Reproducibility is the ability for any researcher to take the same data set and run the same set of software program instructions as another researcher and achieve the same results.

The goal is to create an exact record of what was done to a data set to produce a specific result. To achieve reproducibility, we believe that three things must be present:

  1. The un-processed data are connected directly to software code file(s) that perform data preparation techniques.
  2. The processed data are connected directly to other software code file(s) that perform the analyses.
  3. All data and code files are self-contained such that they could be given to another researcher to execute the code commands on a separate computer and achieve the same results as the original author.

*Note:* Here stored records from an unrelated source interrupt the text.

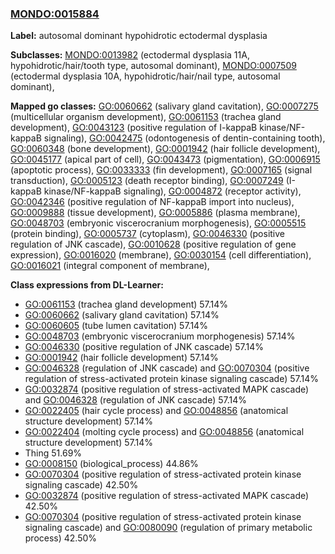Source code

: 
### [MONDO:0015884](http://purl.obolibrary.org/obo/MONDO_0015884)
**Label:** autosomal dominant hypohidrotic ectodermal dysplasia

**Subclasses:** [MONDO:0013982](http://purl.obolibrary.org/obo/MONDO_0013982) (ectodermal dysplasia 11A, hypohidrotic/hair/tooth type, autosomal dominant), [MONDO:0007509](http://purl.obolibrary.org/obo/MONDO_0007509) (ectodermal dysplasia 10A, hypohidrotic/hair/nail type, autosomal dominant), 

**Mapped go classes:** [GO:0060662](http://purl.obolibrary.org/obo/GO_0060662) (salivary gland cavitation), [GO:0007275](http://purl.obolibrary.org/obo/GO_0007275) (multicellular organism development), [GO:0061153](http://purl.obolibrary.org/obo/GO_0061153) (trachea gland development), [GO:0043123](http://purl.obolibrary.org/obo/GO_0043123) (positive regulation of I-kappaB kinase/NF-kappaB signaling), [GO:0042475](http://purl.obolibrary.org/obo/GO_0042475) (odontogenesis of dentin-containing tooth), [GO:0060348](http://purl.obolibrary.org/obo/GO_0060348) (bone development), [GO:0001942](http://purl.obolibrary.org/obo/GO_0001942) (hair follicle development), [GO:0045177](http://purl.obolibrary.org/obo/GO_0045177) (apical part of cell), [GO:0043473](http://purl.obolibrary.org/obo/GO_0043473) (pigmentation), [GO:0006915](http://purl.obolibrary.org/obo/GO_0006915) (apoptotic process), [GO:0033333](http://purl.obolibrary.org/obo/GO_0033333) (fin development), [GO:0007165](http://purl.obolibrary.org/obo/GO_0007165) (signal transduction), [GO:0005123](http://purl.obolibrary.org/obo/GO_0005123) (death receptor binding), [GO:0007249](http://purl.obolibrary.org/obo/GO_0007249) (I-kappaB kinase/NF-kappaB signaling), [GO:0004872](http://purl.obolibrary.org/obo/GO_0004872) (receptor activity), [GO:0042346](http://purl.obolibrary.org/obo/GO_0042346) (positive regulation of NF-kappaB import into nucleus), [GO:0009888](http://purl.obolibrary.org/obo/GO_0009888) (tissue development), [GO:0005886](http://purl.obolibrary.org/obo/GO_0005886) (plasma membrane), [GO:0048703](http://purl.obolibrary.org/obo/GO_0048703) (embryonic viscerocranium morphogenesis), [GO:0005515](http://purl.obolibrary.org/obo/GO_0005515) (protein binding), [GO:0005737](http://purl.obolibrary.org/obo/GO_0005737) (cytoplasm), [GO:0046330](http://purl.obolibrary.org/obo/GO_0046330) (positive regulation of JNK cascade), [GO:0010628](http://purl.obolibrary.org/obo/GO_0010628) (positive regulation of gene expression), [GO:0016020](http://purl.obolibrary.org/obo/GO_0016020) (membrane), [GO:0030154](http://purl.obolibrary.org/obo/GO_0030154) (cell differentiation), [GO:0016021](http://purl.obolibrary.org/obo/GO_0016021) (integral component of membrane), 

**Class expressions from DL-Learner:**

- [GO:0061153](http://purl.obolibrary.org/obo/GO_0061153) (trachea gland development) 57.14%
- [GO:0060662](http://purl.obolibrary.org/obo/GO_0060662) (salivary gland cavitation) 57.14%
- [GO:0060605](http://purl.obolibrary.org/obo/GO_0060605) (tube lumen cavitation) 57.14%
- [GO:0048703](http://purl.obolibrary.org/obo/GO_0048703) (embryonic viscerocranium morphogenesis) 57.14%
- [GO:0046330](http://purl.obolibrary.org/obo/GO_0046330) (positive regulation of JNK cascade) 57.14%
- [GO:0001942](http://purl.obolibrary.org/obo/GO_0001942) (hair follicle development) 57.14%
- [GO:0046328](http://purl.obolibrary.org/obo/GO_0046328) (regulation of JNK cascade) and [GO:0070304](http://purl.obolibrary.org/obo/GO_0070304) (positive regulation of stress-activated protein kinase signaling cascade) 57.14%
- [GO:0032874](http://purl.obolibrary.org/obo/GO_0032874) (positive regulation of stress-activated MAPK cascade) and [GO:0046328](http://purl.obolibrary.org/obo/GO_0046328) (regulation of JNK cascade) 57.14%
- [GO:0022405](http://purl.obolibrary.org/obo/GO_0022405) (hair cycle process) and [GO:0048856](http://purl.obolibrary.org/obo/GO_0048856) (anatomical structure development) 57.14%
- [GO:0022404](http://purl.obolibrary.org/obo/GO_0022404) (molting cycle process) and [GO:0048856](http://purl.obolibrary.org/obo/GO_0048856) (anatomical structure development) 57.14%
- Thing 51.69%
- [GO:0008150](http://purl.obolibrary.org/obo/GO_0008150) (biological_process) 44.86%
- [GO:0070304](http://purl.obolibrary.org/obo/GO_0070304) (positive regulation of stress-activated protein kinase signaling cascade) 42.50%
- [GO:0032874](http://purl.obolibrary.org/obo/GO_0032874) (positive regulation of stress-activated MAPK cascade) 42.50%
- [GO:0070304](http://purl.obolibrary.org/obo/GO_0070304) (positive regulation of stress-activated protein kinase signaling cascade) and [GO:0080090](http://purl.obolibrary.org/obo/GO_0080090) (regulation of primary metabolic process) 42.50%


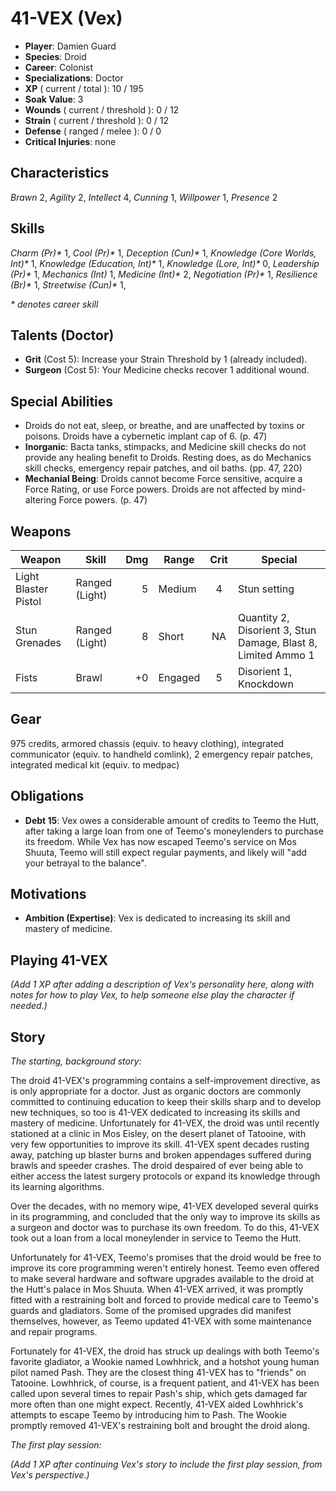 # 41-VEX (Vex)
- **Player**: Damien Guard
- **Species**: Droid
- **Career**: Colonist
- **Specializations**: Doctor
- **XP** ( current / total ): 10 / 195
- **Soak Value**: 3
- **Wounds** ( current / threshold ): 0 / 12
- **Strain** ( current / threshold ): 0 / 12
- **Defense** ( ranged / melee ): 0 / 0
- **Critical Injuries**: none

## Characteristics
_Brawn_ 2,
_Agility_ 2,
_Intellect_ 4,
_Cunning_ 1,
_Willpower_ 1,
_Presence_ 2

## Skills
_Charm (Pr)*_ 1,
_Cool (Pr)*_ 1,
_Deception (Cun)*_ 1,
_Knowledge (Core Worlds, Int)*_ 1,
_Knowledge (Education, Int)*_ 1,
_Knowledge (Lore, Int)*_ 0,
_Leadership (Pr)*_ 1,
_Mechanics (Int)_ 1,
_Medicine (Int)*_ 2,
_Negotiation (Pr)*_ 1,
_Resilience (Br)*_ 1,
_Streetwise (Cun)*_ 1,

_* denotes career skill_

## Talents (Doctor)
- **Grit** (Cost 5): Increase your Strain Threshold by 1 (already included).
- **Surgeon** (Cost 5): Your Medicine checks recover 1 additional wound.

## Special Abilities
- Droids do not eat, sleep, or breathe, and are unaffected by toxins or poisons. Droids have a cybernetic implant cap of 6. (p. 47)
- **Inorganic**: Bacta tanks, stimpacks, and Medicine skill checks do not provide any healing benefit to Droids. Resting does, as do Mechanics skill checks, emergency repair patches, and oil baths. (pp. 47, 220)
- **Mechanial Being**: Droids cannot become Force sensitive, acquire a Force Rating, or use Force powers. Droids are not affected by mind-altering Force powers. (p. 47)

## Weapons
| Weapon               | Skill          | Dmg | Range   | Crit | Special                                                       |
| -------------------- | -------------- | --: | ------- | :--: | ------------------------------------------------------------- |
| Light Blaster Pistol | Ranged (Light) |   5 | Medium  | 4    | Stun setting                                                  |
| Stun Grenades        | Ranged (Light) |   8 | Short   | NA   | Quantity 2, Disorient 3, Stun Damage, Blast 8, Limited Ammo 1 |
| Fists                | Brawl          |  +0 | Engaged | 5    | Disorient 1, Knockdown                                        |

## Gear
975 credits, armored chassis (equiv. to heavy clothing), integrated communicator (equiv. to handheld comlink), 2 emergency repair patches, integrated medical kit (equiv. to medpac)

## Obligations
- **Debt 15**: Vex owes a considerable amount of credits to Teemo the Hutt, after taking a large loan from one of Teemo's moneylenders to purchase its freedom. While Vex has now escaped Teemo's service on Mos Shuuta, Teemo will still expect regular payments, and likely will "add your betrayal to the balance".

## Motivations
- **Ambition (Expertise)**: Vex is dedicated to increasing its skill and mastery of medicine.

## Playing 41-VEX

_(Add 1 XP after adding a description of Vex's personality here, along with notes for how to play Vex, to help someone else play the character if needed.)_

## Story

_The starting, background story:_

The droid 41-VEX's programming contains a self-improvement directive, as is only appropriate for a doctor. Just as organic doctors are commonly committed to continuing education to keep their skills sharp and to develop new techniques, so too is 41-VEX dedicated to increasing its skills and mastery of medicine. Unfortunately for 41-VEX, the droid was until recently stationed at a clinic in Mos Eisley, on the desert planet of Tatooine, with very few opportunities to improve its skill. 41-VEX spent decades rusting away, patching up blaster burns and broken appendages suffered during brawls and speeder crashes. The droid despaired of ever being able to either access the latest surgery protocols or expand its knowledge through its learning algorithms.

Over the decades, with no memory wipe, 41-VEX developed several quirks in its programming, and concluded that the only way to improve its skills as a surgeon and doctor was to purchase its own freedom. To do this, 41-VEX took out a loan from a local moneylender in service to Teemo the Hutt.

Unfortunately for 41-VEX, Teemo's promises that the droid would be free to improve its core programming weren't entirely honest. Teemo even offered to make several hardware and software upgrades available to the droid at the Hutt's palace in Mos Shuuta. When 41-VEX arrived, it was promptly fitted with a restraining bolt and forced to provide medical care to Teemo's guards and gladiators. Some of the promised upgrades did manifest themselves, however, as Teemo updated 41-VEX with some maintenance and repair programs.

Fortunately for 41-VEX, the droid has struck up dealings with both Teemo's favorite gladiator, a Wookie named Lowhhrick, and a hotshot young human pilot named Pash. They are the closest thing 41-VEX has to "friends" on Tatooine. Lowhhrick, of course, is a frequent patient, and 41-VEX has been called upon several times to repair Pash's ship, which gets damaged far more often than one might expect. Recently, 41-VEX aided Lowhhrick's attempts to escape Teemo by introducing him to Pash. The Wookie promptly removed 41-VEX's restraining bolt and brought the droid along.

_The first play session:_

_(Add 1 XP after continuing Vex's story to include the first play session, from Vex's perspective.)_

q Why do we need a codebook?

  • You are your own collaborator 6 months from now. Make sure you will be able to understand what you were doing.
  • Investing the time to do things clearly and in a reproducible manner will make your future self happy.
  • Comment your code with explanations and instructions.
    • How did you get from point A to B?
    • Why did you recode this variable in this manner?
  • We need to record those steps (not just for posterity).
  • This means your code must be saved in a script file.
    • Include sufficient notes to yourself describing what you are doing and why.
    • For R, this can be in a .R, .Rmd or .qmd file. I always prefer the latter.
    • For SPSS you can specify to paste the syntax and copy into a .sps script file.
    • For SAS you’ll use a .sas file
    • For STATA this will be a .do file

Figure Credits: Roger Peng

1.1.1 Literate programming

  • Programming paradigm introduced by Knuth (1984)
  • Explain the logic of the program or analysis process in a natural language,
  • Small code snippets included at each step act as a full set of instructions that can be executed to reproduce the result/analysis being discussed.

Literate programming tools are integrated into most common statistical packages

  • Markdown (R, Stata), Quarto (R, Python, others)
  • \(\LaTeX\) (R, SAS, Stata)
The current gold standard for writing reproducible literate documents in R is to use Quarto. This works with Python, julia and other code editing platforms.

Practicing reproducible research techniques using literate programming tools allows such major updates to be a simple matter of re-compiling all coded instructions using the updated data set.

The effort then is reduced to a careful review and update of any written results.

Using literate programming tools create formatted documents

  • section headers
  • bold and italicized words
  • tables and graphics with built-in captions

in a streamlined manner that is fully synchronized with the code itself.

The author writes the text explanations, interpretations, and code in the statistical software program itself, and the program will execute all commands and combine the text, code and output all together into a final dynamic document.

q What stages of the pipeline shown above can we conduct using literate programming tools?